CdTe is less toxic than the Cd or the Te that makes it up. It’s not water soluble and like the article shows, it has a high melting temp. What would be great is that the efficiency of CdTe gets past 25% or so by the time current solar cells reach the end of their lifetime (in the 2030’s or so) that recycling them is cash-positive just from the increased production the newer solar cells will have.
“so by the time current solar cells reach the end of their lifetime (in the 2030’s or so)”
You mean the end of their warranty.
They’re still be over 80% efficiency at that point on average, there is little to no reason to replace them, they’ll generate for 60-80 years.
I really hope humans are never dumb enough to throw away something which will without maintenance run another 50 years pumping out free energy.
If they want to sell them off to residential because they want a higher watt per square yard on the land, fine. But NO ONE better scrap working panels, I’d go so far to say that should be made illegal.

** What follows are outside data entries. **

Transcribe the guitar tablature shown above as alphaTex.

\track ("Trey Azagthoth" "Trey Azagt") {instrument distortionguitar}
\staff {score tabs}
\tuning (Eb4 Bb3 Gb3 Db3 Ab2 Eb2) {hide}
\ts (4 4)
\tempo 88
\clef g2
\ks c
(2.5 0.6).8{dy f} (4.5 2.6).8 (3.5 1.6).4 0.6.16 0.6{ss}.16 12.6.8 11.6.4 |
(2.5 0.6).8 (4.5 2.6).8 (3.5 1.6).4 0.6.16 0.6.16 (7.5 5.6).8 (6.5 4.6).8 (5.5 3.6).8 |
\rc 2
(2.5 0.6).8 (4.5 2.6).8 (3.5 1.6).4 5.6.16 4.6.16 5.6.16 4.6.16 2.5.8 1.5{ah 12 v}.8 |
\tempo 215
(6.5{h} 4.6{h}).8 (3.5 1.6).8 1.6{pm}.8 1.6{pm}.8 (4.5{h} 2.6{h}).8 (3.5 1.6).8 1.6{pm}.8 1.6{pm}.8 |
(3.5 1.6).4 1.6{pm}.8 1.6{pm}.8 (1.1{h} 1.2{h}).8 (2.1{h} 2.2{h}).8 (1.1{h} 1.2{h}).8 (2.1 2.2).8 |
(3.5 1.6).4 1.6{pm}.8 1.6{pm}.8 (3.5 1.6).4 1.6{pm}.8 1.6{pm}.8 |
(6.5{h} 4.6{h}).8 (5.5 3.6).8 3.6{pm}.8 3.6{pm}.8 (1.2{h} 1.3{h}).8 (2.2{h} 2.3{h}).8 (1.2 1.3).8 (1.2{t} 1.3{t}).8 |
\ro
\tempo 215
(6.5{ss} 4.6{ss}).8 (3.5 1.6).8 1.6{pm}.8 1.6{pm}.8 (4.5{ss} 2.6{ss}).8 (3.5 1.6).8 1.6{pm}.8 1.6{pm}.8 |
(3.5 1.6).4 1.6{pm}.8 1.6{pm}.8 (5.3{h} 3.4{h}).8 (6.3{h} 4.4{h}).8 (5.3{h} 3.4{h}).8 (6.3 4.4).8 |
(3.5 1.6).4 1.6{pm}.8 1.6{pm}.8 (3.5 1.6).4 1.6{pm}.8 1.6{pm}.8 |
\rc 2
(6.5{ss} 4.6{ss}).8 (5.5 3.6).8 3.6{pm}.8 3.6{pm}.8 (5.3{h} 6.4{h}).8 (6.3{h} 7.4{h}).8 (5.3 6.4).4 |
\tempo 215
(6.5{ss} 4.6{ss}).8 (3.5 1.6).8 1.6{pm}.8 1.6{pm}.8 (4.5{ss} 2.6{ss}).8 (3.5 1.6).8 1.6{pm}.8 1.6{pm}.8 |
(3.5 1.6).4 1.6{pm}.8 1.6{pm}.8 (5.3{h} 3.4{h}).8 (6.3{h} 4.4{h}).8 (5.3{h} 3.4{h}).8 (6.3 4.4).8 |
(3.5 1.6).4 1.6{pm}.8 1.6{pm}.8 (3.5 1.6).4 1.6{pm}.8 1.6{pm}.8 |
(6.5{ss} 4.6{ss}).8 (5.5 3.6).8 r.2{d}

While it may be hard to see – there very well may be a point that, due to technological improvements, it is better to replace ‘old,’ less efficient panels (that still work!) with newer, higher efficiency ones. This could be true of houses that need more power but don’t have more roof space, or even industrial installations in fields that want to generate more power but have some sort of land constraints. (Space, after all, is not free! In the not-too-distant future, it may cost more than the panels!)
CdTe has nasty toxicity issues. Silicon does not.
Thanks, Tina. Excellent info that was technical, but written well so it was all comprehensible.
Thanks Tina.
This one made sense, and didn’t come across as cheer-leading for any particular technology. Well written.